Comparison Between a Single Stage and a Two Stage Air to Water Domestic Heat Pump with one Variable Speed Compressor.

Daniel Favrat

Replacing conventional boilers by air to water heat pumps represents a major market opportunity and a contribution to more sustainable heating approaches. However, such retrofit situation impose tough technical requirements which must be met in order to demonstrate reasonable efficiencies at high temperature lifts together with a moderate heat rate decrease at lower air temperatures. During the last decade major improvements in heat exchanger and compressor efficiencies have permitted significant COP increase in single stage domestic heat pumps, bringing the technology to a point where further progress can only be achieved with more complex cycles. Two stage cycles common in large heat pump or refrigeration systems have not been exploited so far in the domestic heat pump range, although they potentially meet some of the requirements mentioned above.
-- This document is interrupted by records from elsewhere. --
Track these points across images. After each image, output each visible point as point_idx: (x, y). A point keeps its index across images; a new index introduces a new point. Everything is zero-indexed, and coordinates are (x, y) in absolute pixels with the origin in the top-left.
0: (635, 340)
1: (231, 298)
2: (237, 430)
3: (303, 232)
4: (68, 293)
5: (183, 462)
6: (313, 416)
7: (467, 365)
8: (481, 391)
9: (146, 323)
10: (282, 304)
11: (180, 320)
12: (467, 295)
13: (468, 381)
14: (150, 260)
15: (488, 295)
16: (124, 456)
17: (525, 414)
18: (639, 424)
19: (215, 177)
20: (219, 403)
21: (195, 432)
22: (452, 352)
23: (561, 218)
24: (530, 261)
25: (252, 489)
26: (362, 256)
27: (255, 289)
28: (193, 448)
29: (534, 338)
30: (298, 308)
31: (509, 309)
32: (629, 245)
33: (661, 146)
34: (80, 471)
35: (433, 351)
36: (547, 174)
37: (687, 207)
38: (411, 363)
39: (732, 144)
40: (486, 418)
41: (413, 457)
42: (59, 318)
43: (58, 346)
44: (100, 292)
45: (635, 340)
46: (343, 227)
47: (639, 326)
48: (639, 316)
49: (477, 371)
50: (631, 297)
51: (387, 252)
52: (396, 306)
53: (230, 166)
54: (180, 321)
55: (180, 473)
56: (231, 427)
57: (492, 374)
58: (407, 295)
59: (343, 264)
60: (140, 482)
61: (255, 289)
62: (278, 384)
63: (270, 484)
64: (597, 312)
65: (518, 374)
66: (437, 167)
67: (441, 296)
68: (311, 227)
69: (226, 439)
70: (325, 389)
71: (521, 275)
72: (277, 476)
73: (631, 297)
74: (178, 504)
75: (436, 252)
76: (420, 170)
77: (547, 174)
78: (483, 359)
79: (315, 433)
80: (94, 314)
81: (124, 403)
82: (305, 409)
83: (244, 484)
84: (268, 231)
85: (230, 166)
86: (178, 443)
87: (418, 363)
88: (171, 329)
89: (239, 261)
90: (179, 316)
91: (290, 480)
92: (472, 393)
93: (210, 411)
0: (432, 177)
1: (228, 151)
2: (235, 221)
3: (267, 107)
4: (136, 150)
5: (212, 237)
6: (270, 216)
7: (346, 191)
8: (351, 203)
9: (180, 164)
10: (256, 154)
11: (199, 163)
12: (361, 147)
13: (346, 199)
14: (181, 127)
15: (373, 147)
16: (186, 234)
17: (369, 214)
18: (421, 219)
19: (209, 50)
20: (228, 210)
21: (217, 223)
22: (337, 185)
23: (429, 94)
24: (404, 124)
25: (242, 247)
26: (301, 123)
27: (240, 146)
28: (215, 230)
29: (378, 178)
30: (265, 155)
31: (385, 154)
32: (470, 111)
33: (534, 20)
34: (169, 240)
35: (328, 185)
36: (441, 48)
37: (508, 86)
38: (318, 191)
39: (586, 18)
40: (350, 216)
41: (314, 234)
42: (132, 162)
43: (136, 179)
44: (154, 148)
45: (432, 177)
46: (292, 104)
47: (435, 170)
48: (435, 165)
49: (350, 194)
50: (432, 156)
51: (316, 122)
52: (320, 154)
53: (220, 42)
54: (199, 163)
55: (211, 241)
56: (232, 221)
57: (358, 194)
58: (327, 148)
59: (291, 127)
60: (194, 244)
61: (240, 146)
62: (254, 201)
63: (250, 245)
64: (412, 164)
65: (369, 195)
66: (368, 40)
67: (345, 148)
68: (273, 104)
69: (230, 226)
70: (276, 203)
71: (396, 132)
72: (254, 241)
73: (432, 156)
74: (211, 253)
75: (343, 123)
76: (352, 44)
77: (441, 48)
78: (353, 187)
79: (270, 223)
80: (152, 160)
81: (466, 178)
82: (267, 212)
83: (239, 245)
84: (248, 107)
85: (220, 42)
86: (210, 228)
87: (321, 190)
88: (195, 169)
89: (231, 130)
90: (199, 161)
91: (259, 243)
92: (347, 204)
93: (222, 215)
This paper describes the results obtained with a laboratory prototype allowing operation with both single and two stage with economizer cycles, as well as the speed control of one of the two compressors. At A-7/W50 the two stage configuration outperformed the single stage by up to 15% in terms of COP and up to more than 70% in terms of heat supply. Exergetic efficiencies (discounted for fan power and defrosting) up to 49% at A-10/W60 have been measured.